Commissioners are certain to hear about the current media ownership rules review, in addition to network neutrality. In particular, network neutrality has gone from being a distant stepchild in Congress to closer member of the family with the shift to Democratic control.
Bipartisan bills in support of network neutrality have been reintroduced into both houses of congress, and their prospects for passage look a lot better this year, even if a presidential veto is always a threat.
Democratic senators will also be pushing commissioners on the issue of diversity within media ownership, as minority ownership has declined rapidly over the last ten years. Commerce committee member Byron Dorgan of ND told the Washington Post that the FCC has “effectively emasculated any public-interest standards that existed,” while the Congress has provided almost no oversight. Dorgan expects the Democratic Congress to step up oversight and force the FCC to respond.
Another thing the FCC commissioners will have to answer for during their visit to the senate commerce committee is why they voted to override some state and local laws in order to force municipalities to act within three months on applications from AT&T and Verizon to offer local cable TV service, regardless of how cooperative the big telecomms have been in their negotiations.

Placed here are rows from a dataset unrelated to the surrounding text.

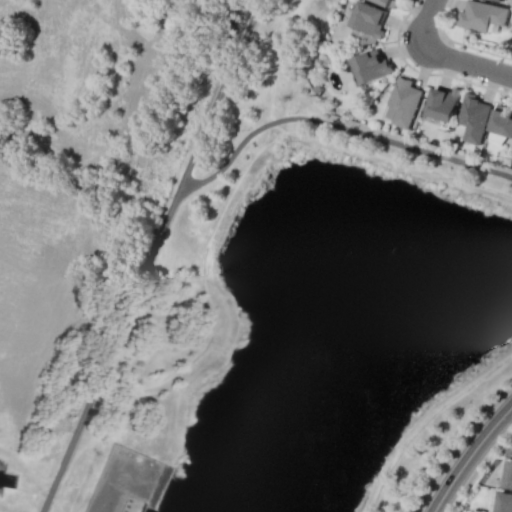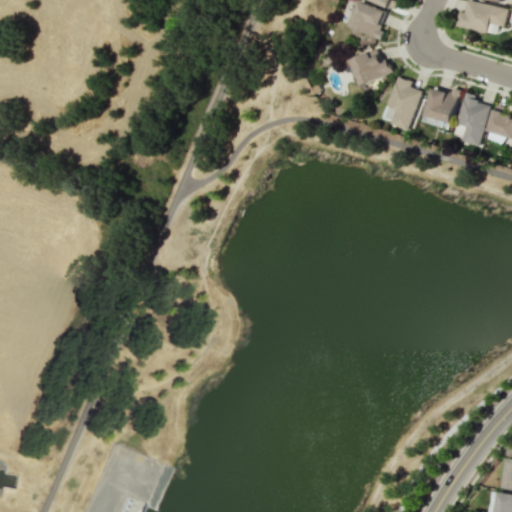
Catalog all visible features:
building: (503, 1)
building: (383, 2)
road: (428, 14)
building: (483, 16)
building: (368, 19)
street lamp: (398, 36)
road: (461, 60)
building: (371, 63)
building: (371, 66)
street lamp: (468, 78)
building: (402, 103)
building: (442, 104)
building: (472, 119)
road: (336, 126)
building: (501, 127)
crop: (80, 187)
road: (149, 256)
road: (149, 256)
road: (158, 256)
road: (468, 455)
street lamp: (444, 462)
building: (508, 475)
building: (504, 502)
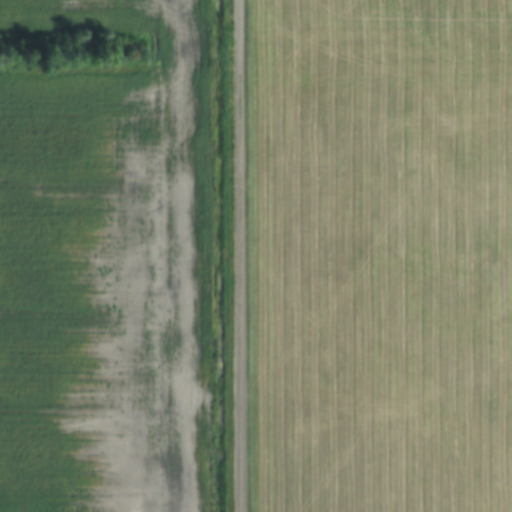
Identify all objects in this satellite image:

Neither municipalities nor states like the FCC dictating their timeline, even when some states have enacted similar laws. Some lawmakers are critical because the FCC’s ruling effectively gives a selective advantage to AT&T and Verizon compared to the incumbent cable operators who do not share in it.
The biggest opponent to the FCC’s new cable rule is probably the Alliance for Community Media, which represents hundreds of public access TV stations across the country. Along with the Alliance for Communications Democracy and local government groups, the Alliance has retained legal counsel to challenge the FCC’s decision depriving local municipalities of control over their cable franchises with the big telecoms.

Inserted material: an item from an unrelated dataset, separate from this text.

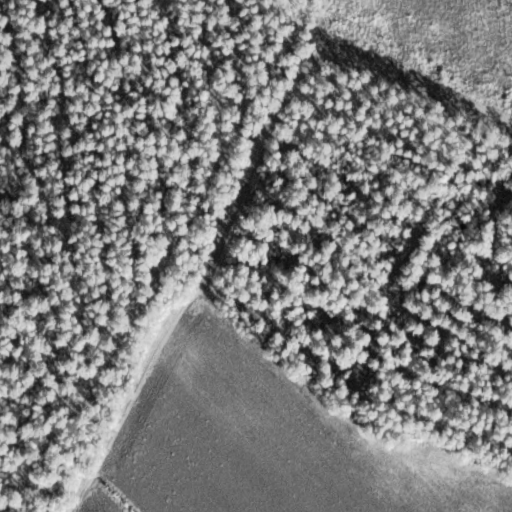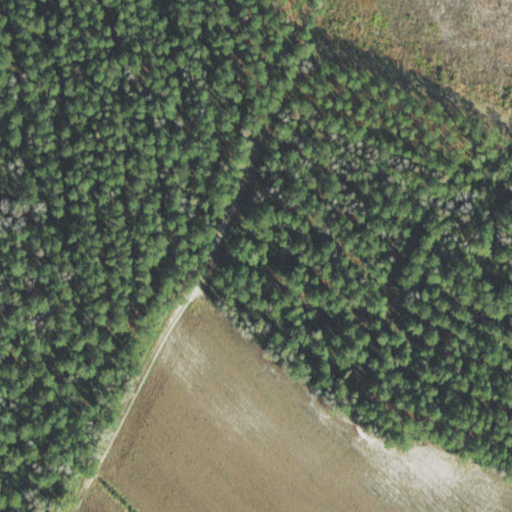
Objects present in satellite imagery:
road: (237, 178)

Public access and other local service channels typically are obtained through the negotiations between cable companies who want to move into a community and the municipality that authorizes that use of the public right-of-way. The ACM fears that if municipalities have their hands tied by an FCC shot-clock, communities will lose their opportunities to require more public service obligations from the likes of AT&T and Verizon.
According ACM Executive Director Anthony Riddle, the alliance doesn’t want to have to go to court but he says they cannot, “stand silent while giant corporations take away the only voices our communities have– public, education and government access channels.”